*** EXERCISE MATERIALS ***

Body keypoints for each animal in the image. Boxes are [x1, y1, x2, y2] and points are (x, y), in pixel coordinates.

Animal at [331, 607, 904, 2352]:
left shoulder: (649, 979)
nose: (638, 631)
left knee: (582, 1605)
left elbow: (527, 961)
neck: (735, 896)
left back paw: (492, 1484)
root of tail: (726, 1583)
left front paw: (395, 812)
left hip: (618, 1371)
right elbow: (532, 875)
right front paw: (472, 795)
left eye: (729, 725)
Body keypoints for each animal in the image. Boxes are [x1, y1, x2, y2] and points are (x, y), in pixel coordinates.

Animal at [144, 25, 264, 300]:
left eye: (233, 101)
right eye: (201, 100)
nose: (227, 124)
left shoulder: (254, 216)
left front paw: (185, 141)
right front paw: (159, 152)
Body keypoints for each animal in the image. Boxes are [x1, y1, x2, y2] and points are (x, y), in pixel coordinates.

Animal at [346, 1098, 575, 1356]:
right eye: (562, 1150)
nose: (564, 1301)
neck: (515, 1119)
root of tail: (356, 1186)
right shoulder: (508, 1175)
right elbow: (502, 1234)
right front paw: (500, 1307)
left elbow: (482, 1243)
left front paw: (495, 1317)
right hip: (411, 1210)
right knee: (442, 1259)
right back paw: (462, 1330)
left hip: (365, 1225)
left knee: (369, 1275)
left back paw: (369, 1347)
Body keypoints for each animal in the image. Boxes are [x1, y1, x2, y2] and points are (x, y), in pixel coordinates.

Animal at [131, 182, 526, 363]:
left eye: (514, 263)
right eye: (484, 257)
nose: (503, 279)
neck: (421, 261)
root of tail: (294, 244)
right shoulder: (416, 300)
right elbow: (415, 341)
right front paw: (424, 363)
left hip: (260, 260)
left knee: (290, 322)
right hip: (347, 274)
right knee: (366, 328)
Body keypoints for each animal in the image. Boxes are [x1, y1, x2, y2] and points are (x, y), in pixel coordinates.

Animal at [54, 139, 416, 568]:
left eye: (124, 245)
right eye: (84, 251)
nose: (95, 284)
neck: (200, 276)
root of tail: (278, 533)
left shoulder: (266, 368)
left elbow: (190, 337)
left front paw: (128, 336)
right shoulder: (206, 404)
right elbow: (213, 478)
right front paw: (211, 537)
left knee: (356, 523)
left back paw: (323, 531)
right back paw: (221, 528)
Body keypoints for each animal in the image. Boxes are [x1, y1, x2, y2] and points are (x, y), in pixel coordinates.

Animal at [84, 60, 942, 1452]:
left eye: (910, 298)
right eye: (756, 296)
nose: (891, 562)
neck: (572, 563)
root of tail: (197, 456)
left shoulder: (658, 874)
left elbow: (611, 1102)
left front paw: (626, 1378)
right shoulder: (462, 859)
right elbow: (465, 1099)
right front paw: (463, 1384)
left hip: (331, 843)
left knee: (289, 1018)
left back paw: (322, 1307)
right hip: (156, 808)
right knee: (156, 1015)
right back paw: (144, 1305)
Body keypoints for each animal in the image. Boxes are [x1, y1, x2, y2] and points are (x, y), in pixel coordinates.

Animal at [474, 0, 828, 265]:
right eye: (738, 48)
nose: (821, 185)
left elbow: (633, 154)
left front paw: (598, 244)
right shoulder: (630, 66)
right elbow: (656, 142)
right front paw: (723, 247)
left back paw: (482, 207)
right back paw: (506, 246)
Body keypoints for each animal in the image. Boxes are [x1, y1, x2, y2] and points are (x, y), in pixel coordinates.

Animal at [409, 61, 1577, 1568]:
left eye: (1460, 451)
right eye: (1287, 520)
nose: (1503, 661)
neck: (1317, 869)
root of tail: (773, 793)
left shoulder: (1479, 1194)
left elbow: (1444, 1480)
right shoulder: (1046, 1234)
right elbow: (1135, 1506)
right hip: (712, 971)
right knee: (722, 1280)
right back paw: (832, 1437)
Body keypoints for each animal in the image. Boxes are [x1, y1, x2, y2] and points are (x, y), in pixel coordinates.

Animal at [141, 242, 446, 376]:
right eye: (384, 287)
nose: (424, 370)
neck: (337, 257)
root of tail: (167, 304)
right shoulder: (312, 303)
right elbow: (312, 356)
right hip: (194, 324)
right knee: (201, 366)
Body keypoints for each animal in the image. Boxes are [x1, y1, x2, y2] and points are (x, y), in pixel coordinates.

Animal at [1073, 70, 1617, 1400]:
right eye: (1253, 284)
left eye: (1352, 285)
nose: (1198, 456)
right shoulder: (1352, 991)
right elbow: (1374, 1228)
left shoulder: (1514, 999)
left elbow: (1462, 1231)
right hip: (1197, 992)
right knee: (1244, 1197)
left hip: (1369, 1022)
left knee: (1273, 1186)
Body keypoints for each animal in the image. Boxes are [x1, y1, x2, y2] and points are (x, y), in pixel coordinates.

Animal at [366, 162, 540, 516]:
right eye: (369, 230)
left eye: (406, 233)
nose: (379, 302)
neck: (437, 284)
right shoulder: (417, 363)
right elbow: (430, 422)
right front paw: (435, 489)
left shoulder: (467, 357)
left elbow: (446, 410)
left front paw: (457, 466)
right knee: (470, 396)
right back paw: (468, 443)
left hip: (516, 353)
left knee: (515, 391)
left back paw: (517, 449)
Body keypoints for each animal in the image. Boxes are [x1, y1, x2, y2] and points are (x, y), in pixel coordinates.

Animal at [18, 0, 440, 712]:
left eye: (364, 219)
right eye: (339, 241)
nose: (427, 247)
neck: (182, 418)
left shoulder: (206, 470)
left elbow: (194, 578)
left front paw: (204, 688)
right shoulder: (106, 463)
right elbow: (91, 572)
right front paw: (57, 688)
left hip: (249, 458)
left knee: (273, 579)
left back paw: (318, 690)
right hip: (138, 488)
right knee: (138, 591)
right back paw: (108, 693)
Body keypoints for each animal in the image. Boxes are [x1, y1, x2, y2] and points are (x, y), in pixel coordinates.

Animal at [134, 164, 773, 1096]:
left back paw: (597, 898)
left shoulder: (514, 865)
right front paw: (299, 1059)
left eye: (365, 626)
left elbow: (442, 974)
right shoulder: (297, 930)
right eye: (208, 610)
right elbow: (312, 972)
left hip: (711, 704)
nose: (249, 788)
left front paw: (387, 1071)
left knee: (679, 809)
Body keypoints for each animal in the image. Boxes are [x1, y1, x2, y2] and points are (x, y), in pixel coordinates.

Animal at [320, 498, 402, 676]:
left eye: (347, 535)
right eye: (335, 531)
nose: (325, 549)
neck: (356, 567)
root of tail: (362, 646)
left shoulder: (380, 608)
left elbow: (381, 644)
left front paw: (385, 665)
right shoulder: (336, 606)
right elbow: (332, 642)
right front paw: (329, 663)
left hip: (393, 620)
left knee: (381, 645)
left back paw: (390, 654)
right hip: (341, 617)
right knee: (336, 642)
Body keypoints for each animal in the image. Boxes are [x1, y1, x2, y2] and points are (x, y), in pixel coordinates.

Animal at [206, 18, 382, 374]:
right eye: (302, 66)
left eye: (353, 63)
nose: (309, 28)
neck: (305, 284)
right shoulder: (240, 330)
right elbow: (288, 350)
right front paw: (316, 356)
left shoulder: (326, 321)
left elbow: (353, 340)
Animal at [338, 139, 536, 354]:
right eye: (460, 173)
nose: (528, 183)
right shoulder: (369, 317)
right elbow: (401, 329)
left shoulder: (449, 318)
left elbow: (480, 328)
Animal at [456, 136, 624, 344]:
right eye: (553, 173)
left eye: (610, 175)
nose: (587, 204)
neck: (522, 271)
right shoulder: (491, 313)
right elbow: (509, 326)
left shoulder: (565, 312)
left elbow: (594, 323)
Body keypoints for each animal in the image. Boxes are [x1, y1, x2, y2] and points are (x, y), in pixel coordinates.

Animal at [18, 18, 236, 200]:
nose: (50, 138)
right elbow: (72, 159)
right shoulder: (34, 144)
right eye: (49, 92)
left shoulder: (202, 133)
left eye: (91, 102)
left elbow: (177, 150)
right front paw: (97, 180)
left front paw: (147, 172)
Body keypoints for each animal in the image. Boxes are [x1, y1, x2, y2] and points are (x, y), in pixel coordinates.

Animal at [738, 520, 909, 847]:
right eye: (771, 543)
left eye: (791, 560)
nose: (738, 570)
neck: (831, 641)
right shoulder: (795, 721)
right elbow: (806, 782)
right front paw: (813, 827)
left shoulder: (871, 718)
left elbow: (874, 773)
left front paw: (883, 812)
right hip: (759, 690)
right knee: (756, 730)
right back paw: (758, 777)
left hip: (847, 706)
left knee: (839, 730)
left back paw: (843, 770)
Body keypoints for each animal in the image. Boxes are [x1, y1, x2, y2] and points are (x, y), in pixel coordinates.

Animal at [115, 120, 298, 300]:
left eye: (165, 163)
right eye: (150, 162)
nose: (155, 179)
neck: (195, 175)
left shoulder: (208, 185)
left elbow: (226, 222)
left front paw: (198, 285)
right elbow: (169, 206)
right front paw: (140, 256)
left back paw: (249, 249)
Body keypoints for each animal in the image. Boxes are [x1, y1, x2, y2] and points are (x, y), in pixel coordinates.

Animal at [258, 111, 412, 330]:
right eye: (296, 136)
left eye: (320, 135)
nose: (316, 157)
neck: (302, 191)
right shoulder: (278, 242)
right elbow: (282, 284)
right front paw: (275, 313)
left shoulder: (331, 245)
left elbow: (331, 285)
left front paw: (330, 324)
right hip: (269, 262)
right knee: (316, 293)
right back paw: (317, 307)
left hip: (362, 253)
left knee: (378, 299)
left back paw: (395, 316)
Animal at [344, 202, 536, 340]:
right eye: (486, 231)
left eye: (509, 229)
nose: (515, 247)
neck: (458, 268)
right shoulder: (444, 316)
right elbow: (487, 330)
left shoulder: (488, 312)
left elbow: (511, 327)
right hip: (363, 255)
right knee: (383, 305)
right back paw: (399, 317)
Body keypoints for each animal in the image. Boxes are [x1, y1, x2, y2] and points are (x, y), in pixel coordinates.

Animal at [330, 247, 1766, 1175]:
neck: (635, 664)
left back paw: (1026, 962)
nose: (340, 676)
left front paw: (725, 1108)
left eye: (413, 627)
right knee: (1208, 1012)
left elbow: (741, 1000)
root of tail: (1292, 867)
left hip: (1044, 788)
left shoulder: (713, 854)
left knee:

*** End of EXERCISE MATERIALS ***

- **PROMPT**: Take from the material above the lines running from the one with "left elbow: (594, 323)" through the one with "left front paw: (147, 172)", and repeat them exactly, with nothing else.

- **RESPONSE AREA**:
left elbow: (594, 323)
Body keypoints for each animal in the image. Boxes are [x1, y1, x2, y2] and points are (x, y), in pixel coordinates.

Animal at [18, 18, 236, 200]:
nose: (50, 138)
right elbow: (72, 159)
right shoulder: (34, 144)
right eye: (49, 92)
left shoulder: (202, 133)
left eye: (91, 102)
left elbow: (177, 150)
right front paw: (97, 180)
left front paw: (147, 172)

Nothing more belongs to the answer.